Even with the late addition of Juiston, the one concern I have with this roster is lack of depth. Any injuries will significantly constrain rotation options, but Altman’s molasses pace on offense, combined with his newfound affection for zone on defense, should mitigate the risk of relying on such a short bench. While the ‘pace and space’ movement in college basketball is all the rage these days, Oregon’s average offensive possession length has increased steadily since 2013. This deliberate attempt to slow the pace offensively has coincided with Altman’s increasing fondness for his shape-shifting zone defense:
The zone frequency data is relevant here because teams that lean on zone defensive schemes are typically more equipped to play with a thinner rotation. Jim Boeheim has proved this for decades at Syracuse, often times going through long stretches of the season with a 6-7 man rotation. Granted, I’d argue Boeheim has taken this to the nth extreme, but the point still stands: Zone defenses typically demand less player movement and energy, which allows them to rest and recover more efficiently on each possession.

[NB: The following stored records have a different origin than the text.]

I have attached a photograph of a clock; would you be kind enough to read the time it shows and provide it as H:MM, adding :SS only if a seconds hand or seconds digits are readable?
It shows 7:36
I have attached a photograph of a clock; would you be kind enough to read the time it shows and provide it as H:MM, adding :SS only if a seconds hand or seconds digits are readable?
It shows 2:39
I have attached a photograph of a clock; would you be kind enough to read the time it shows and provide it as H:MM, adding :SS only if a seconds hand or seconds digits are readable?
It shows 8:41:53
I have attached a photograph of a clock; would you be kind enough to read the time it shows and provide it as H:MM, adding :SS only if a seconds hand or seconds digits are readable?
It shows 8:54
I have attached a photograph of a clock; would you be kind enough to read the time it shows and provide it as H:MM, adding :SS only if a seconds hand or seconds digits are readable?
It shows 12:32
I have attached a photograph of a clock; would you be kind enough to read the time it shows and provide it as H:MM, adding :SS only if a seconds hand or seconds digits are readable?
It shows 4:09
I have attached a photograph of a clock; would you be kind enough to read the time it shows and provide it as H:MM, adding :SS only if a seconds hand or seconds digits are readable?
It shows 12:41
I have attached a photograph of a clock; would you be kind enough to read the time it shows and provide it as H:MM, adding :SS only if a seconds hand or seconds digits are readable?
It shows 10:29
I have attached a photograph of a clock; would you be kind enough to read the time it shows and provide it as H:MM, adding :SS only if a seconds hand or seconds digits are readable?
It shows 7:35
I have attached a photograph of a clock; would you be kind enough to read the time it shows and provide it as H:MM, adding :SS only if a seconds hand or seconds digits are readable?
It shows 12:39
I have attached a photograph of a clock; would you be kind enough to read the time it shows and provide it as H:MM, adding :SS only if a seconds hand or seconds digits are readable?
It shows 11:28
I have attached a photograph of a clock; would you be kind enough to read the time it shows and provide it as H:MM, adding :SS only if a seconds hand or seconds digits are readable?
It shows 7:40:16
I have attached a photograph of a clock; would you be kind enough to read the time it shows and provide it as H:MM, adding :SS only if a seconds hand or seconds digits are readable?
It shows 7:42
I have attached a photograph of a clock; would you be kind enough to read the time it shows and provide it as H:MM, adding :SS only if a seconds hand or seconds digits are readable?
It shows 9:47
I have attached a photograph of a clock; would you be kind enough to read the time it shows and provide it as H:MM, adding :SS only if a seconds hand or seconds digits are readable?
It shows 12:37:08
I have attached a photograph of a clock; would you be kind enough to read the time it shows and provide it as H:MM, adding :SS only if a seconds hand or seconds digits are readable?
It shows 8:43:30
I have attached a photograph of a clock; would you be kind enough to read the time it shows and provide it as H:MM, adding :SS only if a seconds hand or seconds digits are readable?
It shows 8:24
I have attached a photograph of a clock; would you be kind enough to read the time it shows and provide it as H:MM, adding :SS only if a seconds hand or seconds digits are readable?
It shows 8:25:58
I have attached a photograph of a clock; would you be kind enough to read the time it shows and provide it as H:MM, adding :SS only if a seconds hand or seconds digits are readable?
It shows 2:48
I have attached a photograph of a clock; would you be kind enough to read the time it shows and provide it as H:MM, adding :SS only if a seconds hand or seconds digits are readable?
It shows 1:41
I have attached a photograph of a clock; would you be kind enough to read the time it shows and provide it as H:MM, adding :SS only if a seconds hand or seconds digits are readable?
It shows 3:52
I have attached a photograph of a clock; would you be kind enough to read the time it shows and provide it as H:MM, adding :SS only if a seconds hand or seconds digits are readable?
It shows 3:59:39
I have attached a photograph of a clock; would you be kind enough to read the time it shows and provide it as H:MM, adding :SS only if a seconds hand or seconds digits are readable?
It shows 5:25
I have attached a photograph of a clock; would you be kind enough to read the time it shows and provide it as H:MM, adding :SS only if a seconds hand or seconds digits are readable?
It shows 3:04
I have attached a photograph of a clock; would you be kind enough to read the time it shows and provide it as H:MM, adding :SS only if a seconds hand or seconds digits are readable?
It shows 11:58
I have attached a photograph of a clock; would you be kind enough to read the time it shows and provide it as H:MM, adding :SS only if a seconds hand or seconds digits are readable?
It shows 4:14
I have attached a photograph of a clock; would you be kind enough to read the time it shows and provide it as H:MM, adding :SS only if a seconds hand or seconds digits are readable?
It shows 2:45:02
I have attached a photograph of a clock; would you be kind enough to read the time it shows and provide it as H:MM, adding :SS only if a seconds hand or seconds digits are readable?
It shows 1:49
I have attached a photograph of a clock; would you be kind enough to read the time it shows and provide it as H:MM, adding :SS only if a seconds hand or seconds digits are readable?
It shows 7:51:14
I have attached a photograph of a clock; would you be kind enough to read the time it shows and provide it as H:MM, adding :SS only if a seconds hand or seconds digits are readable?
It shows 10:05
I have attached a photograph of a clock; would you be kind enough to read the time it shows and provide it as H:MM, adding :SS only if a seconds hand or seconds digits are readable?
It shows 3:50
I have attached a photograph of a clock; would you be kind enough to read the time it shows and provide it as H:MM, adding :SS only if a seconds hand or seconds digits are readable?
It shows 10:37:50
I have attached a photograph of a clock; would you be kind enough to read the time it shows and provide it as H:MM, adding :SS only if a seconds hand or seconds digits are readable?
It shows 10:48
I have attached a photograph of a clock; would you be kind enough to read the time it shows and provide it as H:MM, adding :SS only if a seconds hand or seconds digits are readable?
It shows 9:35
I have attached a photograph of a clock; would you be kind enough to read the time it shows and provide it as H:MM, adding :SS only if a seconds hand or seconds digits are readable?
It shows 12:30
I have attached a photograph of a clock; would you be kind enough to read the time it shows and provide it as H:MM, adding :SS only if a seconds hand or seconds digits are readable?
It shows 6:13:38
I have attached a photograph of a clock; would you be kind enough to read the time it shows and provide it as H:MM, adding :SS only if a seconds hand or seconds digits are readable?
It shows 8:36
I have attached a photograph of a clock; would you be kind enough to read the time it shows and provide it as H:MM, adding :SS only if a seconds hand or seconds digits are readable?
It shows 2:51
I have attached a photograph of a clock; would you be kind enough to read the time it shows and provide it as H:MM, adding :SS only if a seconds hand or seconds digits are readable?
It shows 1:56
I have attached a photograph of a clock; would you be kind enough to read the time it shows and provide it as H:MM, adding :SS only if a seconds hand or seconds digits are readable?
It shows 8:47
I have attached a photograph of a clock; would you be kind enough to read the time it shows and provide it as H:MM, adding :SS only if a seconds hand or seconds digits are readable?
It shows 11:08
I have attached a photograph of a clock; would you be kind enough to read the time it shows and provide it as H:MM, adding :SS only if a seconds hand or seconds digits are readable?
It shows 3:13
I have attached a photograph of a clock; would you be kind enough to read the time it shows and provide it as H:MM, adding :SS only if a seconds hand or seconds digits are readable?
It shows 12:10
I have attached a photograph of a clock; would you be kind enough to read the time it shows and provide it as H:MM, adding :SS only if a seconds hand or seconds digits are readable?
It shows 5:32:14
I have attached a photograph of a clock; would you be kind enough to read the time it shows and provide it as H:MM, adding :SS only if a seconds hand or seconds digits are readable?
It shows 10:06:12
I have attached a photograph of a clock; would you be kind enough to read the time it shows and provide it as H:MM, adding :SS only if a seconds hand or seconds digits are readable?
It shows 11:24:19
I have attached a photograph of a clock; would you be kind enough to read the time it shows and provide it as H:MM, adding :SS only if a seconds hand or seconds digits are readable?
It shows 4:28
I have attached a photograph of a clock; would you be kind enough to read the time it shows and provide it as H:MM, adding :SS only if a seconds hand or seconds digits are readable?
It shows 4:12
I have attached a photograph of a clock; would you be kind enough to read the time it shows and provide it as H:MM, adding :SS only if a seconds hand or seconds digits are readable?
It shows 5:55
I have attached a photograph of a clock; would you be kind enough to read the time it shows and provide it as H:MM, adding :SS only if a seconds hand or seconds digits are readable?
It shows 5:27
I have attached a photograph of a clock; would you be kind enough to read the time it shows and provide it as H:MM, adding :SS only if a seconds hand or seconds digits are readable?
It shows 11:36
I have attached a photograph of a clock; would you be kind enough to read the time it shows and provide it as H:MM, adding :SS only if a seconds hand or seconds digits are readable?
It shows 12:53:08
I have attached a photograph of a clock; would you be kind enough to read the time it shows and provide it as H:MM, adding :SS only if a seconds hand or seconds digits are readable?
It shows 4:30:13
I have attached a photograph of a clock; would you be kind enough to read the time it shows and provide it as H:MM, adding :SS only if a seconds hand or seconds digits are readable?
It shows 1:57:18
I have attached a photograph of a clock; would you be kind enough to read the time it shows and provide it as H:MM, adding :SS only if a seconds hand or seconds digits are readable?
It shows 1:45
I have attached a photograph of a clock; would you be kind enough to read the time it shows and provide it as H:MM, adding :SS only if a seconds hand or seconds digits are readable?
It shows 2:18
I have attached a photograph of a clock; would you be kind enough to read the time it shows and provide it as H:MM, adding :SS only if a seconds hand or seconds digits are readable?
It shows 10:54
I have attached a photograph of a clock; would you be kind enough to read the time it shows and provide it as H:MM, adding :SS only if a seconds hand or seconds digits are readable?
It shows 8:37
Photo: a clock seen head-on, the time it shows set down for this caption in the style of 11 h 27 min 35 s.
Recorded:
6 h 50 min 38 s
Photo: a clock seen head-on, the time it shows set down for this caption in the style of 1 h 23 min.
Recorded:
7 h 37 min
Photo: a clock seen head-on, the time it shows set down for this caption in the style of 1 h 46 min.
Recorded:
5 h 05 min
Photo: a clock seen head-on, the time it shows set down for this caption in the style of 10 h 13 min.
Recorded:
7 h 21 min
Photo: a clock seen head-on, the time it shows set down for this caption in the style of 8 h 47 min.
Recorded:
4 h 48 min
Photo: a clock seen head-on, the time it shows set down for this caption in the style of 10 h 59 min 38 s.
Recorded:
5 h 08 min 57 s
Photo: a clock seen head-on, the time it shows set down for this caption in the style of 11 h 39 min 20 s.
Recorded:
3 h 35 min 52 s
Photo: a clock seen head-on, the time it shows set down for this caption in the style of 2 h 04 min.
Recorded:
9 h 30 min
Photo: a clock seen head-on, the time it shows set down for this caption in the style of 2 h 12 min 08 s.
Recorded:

Bottom Line: If you removed the first three months of the season last year, I think many would have Oregon penciled in as a surefire top-15 team. This roster has the potential to replicate that again in 2019-20, but we’ve seen Altman struggle to integrate new pieces in each of the last two seasons – the first 27 games of last year and the entire 2017-18 campaign. I will likely be a staunch believer in this squad all year long barring any major injuries, which could cripple the depth at Altman’s disposal. The Ducks should be a more balanced team this year, one with a more prolific scoring attack, offset by a slight downtick on the other side of the ball without an elite rim protector like Wooten.